WORK REQUIRED: Leave every picture out, and write out the remaining entries exactly.

****************

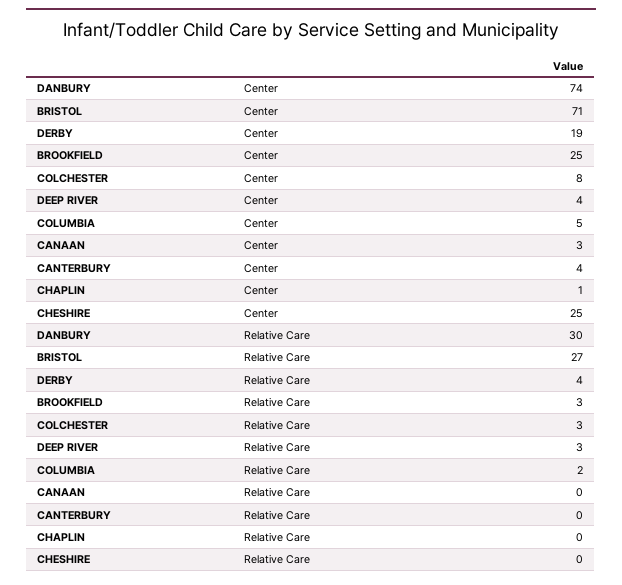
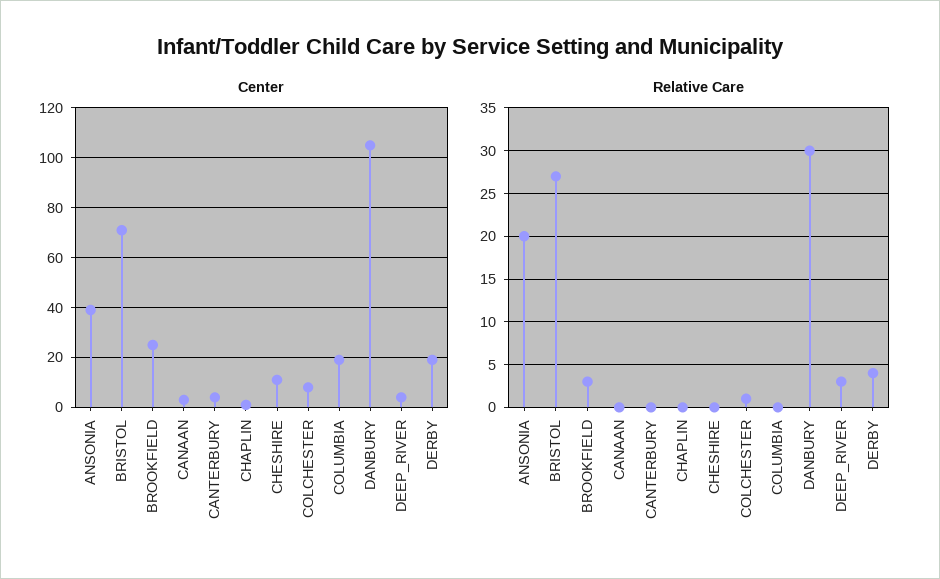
Center, DANBURY: 74 -> 105
Center, COLUMBIA: 5 -> 20
Center, CHESHIRE: 25 -> 10
Relative Care, COLCHESTER: 3 -> 1
Relative Care, COLUMBIA: 2 -> 0
Center, ANSONIA: none -> 40
Relative Care, ANSONIA: none -> 20

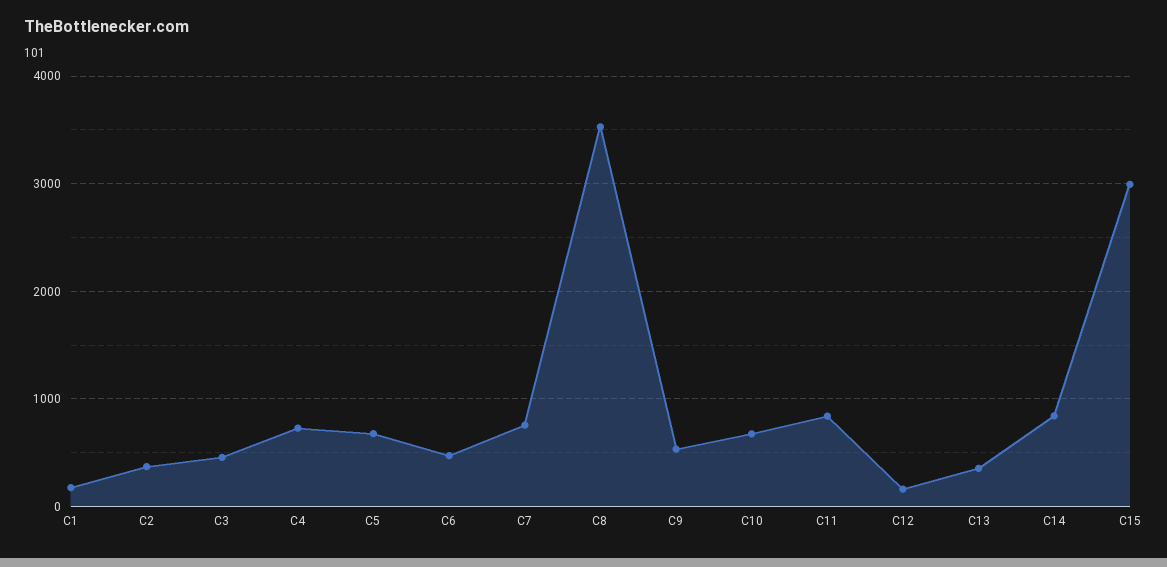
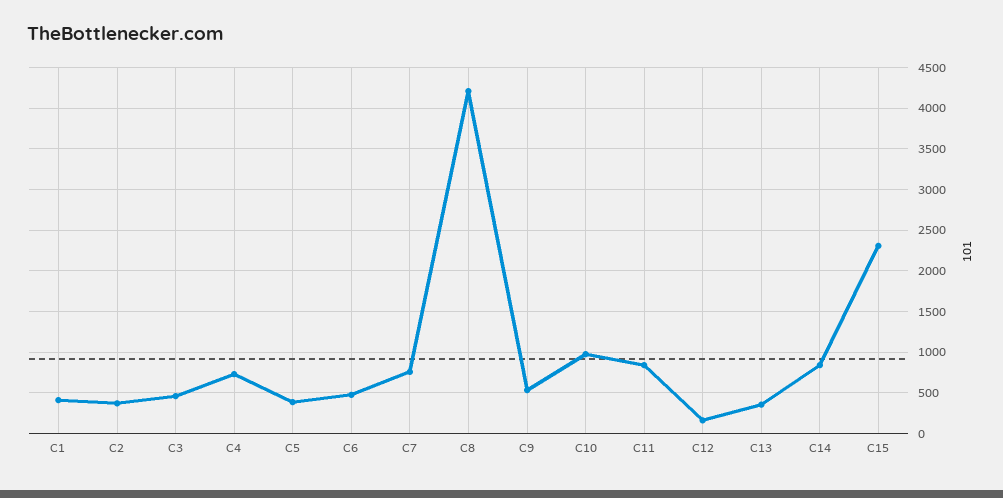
C1: 200 -> 400
C5: 700 -> 400
C8: 3500 -> 4200
C10: 700 -> 1000
C15: 3000 -> 2300

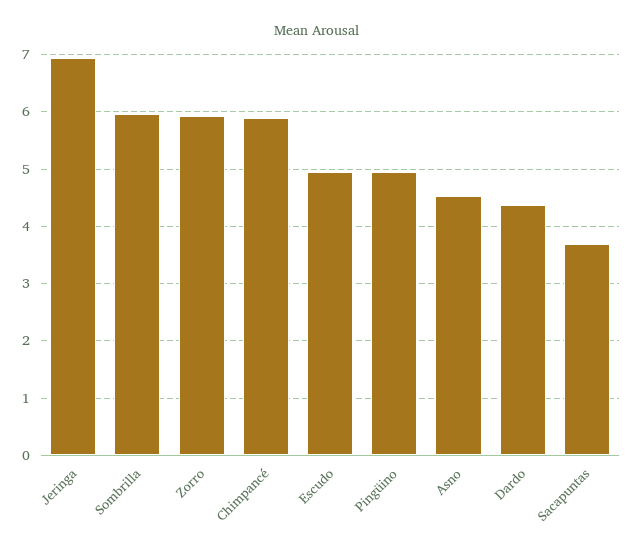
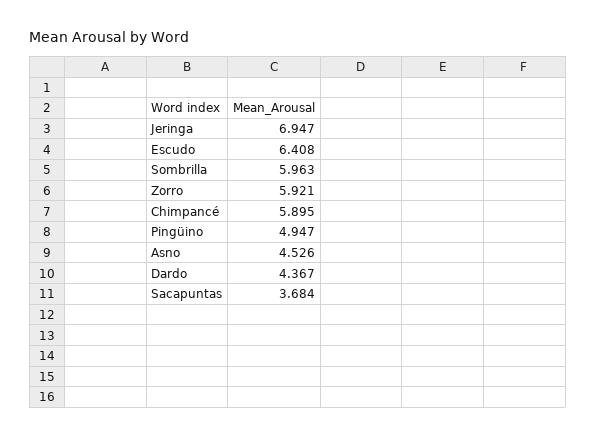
Escudo: 5 -> 6.408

****************

RESPONSE TO THIS TASK:
Center, DANBURY: 74 -> 105
Center, COLUMBIA: 5 -> 20
Center, CHESHIRE: 25 -> 10
Relative Care, COLCHESTER: 3 -> 1
Relative Care, COLUMBIA: 2 -> 0
Center, ANSONIA: none -> 40
Relative Care, ANSONIA: none -> 20

C1: 200 -> 400
C5: 700 -> 400
C8: 3500 -> 4200
C10: 700 -> 1000
C15: 3000 -> 2300

Escudo: 5 -> 6.408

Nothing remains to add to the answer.